▶ GIVEN REQUEST:
Could you copy the listing below word for word, from its first line through the line containing "common name: Merveille du jour"?

▶ DATASET:
+-------+
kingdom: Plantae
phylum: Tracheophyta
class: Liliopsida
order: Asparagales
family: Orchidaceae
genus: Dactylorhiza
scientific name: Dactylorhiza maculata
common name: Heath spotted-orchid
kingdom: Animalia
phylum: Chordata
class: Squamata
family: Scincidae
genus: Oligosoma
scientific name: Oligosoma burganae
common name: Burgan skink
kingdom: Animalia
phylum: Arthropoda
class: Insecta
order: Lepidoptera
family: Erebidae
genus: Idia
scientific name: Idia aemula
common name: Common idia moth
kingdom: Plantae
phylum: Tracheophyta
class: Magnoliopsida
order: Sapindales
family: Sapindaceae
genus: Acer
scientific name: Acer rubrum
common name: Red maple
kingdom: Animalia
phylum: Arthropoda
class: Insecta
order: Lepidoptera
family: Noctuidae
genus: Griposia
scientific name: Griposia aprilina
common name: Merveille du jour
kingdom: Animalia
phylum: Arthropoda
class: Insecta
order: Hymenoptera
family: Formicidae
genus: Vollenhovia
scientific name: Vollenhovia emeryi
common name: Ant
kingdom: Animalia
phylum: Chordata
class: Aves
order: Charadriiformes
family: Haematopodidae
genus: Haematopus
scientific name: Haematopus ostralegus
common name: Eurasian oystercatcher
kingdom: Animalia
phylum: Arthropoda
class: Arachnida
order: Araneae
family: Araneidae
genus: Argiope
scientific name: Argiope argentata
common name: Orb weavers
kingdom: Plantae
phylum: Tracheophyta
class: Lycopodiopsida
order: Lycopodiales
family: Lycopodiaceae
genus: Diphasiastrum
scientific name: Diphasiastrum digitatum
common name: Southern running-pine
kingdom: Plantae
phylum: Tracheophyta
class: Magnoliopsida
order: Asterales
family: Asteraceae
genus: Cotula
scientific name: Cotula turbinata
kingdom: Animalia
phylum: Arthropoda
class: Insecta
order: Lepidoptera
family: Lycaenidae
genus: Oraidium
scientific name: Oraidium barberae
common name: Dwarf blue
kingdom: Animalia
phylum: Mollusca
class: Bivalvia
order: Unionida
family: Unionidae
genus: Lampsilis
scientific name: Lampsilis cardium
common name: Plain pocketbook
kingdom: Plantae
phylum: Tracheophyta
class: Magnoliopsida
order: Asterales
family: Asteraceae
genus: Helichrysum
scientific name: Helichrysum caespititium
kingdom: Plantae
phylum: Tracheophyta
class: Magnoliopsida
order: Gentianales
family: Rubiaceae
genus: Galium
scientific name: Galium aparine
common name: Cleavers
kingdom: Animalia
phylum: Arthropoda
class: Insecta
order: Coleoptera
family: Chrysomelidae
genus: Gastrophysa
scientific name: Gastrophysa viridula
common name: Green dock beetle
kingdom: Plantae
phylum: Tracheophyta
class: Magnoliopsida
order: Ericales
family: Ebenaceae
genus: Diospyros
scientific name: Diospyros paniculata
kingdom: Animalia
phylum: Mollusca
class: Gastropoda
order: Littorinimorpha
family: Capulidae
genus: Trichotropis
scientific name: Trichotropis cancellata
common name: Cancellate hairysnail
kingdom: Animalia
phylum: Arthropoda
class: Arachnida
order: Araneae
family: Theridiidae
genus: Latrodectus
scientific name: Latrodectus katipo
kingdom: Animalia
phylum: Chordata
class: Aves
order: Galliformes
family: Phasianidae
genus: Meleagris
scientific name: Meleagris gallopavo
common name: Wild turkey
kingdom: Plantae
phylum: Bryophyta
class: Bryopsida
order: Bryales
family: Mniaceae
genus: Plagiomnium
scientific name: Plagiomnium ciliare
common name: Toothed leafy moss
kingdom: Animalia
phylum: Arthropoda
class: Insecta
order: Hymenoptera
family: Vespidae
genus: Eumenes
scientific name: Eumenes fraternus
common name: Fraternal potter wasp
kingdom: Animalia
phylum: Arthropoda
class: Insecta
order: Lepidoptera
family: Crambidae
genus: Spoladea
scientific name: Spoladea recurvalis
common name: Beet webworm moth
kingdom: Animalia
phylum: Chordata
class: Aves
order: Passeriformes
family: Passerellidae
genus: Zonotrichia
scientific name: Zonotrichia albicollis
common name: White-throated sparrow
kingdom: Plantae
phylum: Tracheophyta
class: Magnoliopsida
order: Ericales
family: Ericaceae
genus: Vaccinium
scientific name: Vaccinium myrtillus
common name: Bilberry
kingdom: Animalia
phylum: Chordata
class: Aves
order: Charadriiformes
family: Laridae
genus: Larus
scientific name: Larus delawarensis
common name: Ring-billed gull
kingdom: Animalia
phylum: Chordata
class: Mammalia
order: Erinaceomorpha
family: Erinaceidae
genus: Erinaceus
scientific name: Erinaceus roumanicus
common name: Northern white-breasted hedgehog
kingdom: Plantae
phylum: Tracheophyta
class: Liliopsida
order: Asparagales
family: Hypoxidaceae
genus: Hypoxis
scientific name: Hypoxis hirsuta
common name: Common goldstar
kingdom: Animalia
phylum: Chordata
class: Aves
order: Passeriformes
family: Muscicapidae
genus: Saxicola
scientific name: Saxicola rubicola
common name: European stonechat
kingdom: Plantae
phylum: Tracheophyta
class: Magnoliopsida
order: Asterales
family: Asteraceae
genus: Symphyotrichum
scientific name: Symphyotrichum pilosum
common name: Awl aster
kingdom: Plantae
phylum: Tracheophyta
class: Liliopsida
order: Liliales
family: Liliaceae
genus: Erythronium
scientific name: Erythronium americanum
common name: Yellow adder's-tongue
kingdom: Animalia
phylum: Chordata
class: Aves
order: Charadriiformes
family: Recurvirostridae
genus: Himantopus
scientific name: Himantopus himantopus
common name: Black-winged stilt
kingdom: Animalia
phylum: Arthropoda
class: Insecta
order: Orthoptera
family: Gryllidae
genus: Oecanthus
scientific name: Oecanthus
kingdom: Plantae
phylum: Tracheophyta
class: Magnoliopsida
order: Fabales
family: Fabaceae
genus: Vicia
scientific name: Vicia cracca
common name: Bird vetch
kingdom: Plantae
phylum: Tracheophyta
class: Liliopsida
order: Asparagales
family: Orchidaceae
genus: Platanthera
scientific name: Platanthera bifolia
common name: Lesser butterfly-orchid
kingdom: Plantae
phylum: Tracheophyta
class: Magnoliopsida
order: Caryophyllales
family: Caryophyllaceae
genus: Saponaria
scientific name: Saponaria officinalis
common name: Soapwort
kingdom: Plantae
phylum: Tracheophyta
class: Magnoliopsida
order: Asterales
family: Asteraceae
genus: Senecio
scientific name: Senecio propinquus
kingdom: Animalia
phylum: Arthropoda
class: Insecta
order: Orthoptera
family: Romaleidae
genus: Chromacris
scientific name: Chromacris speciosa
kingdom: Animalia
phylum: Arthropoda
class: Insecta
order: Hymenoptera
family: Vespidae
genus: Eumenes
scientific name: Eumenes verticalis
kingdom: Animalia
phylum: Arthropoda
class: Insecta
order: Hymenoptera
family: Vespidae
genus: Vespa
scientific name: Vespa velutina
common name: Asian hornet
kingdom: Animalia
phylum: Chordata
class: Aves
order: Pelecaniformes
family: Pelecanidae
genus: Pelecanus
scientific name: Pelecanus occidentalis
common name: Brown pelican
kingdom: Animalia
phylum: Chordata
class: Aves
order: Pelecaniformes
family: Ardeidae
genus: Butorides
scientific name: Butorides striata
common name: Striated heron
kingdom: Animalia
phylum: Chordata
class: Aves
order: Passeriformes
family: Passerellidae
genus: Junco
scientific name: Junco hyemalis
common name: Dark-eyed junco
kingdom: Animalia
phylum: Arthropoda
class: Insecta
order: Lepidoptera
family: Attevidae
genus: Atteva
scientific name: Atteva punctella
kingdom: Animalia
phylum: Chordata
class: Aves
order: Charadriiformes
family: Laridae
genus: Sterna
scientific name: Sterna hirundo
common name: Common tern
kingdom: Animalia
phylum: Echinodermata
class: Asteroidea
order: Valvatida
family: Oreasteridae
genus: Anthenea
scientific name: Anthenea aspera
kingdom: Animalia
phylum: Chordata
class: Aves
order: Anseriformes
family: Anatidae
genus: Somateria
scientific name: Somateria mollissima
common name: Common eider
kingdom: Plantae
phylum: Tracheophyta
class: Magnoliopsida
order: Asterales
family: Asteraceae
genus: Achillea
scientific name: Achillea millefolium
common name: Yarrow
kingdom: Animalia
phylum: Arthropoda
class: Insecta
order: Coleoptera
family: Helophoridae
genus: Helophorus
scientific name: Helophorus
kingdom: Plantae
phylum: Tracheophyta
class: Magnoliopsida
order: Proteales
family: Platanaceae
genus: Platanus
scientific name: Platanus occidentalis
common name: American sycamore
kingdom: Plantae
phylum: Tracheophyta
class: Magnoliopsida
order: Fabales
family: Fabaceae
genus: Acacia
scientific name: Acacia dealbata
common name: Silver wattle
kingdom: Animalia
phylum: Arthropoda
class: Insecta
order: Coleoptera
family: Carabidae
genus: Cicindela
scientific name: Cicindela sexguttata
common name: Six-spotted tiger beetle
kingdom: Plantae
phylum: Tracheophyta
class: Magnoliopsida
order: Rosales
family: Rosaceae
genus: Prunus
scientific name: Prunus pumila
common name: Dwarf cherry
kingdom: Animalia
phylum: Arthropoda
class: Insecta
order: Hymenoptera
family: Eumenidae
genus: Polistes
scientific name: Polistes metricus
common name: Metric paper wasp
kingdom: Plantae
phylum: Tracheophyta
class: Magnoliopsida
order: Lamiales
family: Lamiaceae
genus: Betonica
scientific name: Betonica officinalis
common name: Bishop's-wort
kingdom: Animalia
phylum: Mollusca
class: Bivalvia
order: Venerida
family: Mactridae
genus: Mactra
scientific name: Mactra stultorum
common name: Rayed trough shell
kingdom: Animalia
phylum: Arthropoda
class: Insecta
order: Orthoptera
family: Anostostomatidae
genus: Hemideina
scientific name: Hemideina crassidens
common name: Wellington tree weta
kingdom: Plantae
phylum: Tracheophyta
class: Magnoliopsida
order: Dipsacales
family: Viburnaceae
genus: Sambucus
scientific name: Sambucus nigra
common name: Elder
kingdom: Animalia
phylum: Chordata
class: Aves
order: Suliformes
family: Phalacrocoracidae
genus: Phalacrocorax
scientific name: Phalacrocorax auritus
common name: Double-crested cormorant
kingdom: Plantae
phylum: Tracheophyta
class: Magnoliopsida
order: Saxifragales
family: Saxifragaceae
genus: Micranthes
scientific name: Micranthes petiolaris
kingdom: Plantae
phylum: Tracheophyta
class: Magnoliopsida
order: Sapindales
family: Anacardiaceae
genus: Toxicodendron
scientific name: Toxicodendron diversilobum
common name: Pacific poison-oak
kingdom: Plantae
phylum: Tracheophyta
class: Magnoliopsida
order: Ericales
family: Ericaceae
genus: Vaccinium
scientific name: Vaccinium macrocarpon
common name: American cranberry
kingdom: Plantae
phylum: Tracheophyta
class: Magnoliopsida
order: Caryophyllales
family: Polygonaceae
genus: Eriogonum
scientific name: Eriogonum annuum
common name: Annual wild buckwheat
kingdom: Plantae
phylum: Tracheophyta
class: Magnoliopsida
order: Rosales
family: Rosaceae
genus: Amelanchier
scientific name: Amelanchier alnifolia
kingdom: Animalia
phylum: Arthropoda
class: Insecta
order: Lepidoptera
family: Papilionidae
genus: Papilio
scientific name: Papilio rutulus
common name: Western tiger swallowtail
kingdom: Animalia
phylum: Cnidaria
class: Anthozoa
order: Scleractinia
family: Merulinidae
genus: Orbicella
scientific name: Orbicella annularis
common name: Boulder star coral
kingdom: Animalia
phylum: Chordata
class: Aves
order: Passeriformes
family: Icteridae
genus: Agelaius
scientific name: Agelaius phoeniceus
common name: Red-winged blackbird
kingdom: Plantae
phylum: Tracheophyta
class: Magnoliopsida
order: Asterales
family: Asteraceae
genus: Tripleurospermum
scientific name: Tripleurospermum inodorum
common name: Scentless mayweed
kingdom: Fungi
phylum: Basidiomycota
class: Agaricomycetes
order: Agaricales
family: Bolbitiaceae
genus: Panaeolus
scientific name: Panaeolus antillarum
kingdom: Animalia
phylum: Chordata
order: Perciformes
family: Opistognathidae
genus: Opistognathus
+-------+
▶ RESULT:
kingdom: Plantae
phylum: Tracheophyta
class: Liliopsida
order: Asparagales
family: Orchidaceae
genus: Dactylorhiza
scientific name: Dactylorhiza maculata
common name: Heath spotted-orchid
kingdom: Animalia
phylum: Chordata
class: Squamata
family: Scincidae
genus: Oligosoma
scientific name: Oligosoma burganae
common name: Burgan skink
kingdom: Animalia
phylum: Arthropoda
class: Insecta
order: Lepidoptera
family: Erebidae
genus: Idia
scientific name: Idia aemula
common name: Common idia moth
kingdom: Plantae
phylum: Tracheophyta
class: Magnoliopsida
order: Sapindales
family: Sapindaceae
genus: Acer
scientific name: Acer rubrum
common name: Red maple
kingdom: Animalia
phylum: Arthropoda
class: Insecta
order: Lepidoptera
family: Noctuidae
genus: Griposia
scientific name: Griposia aprilina
common name: Merveille du jour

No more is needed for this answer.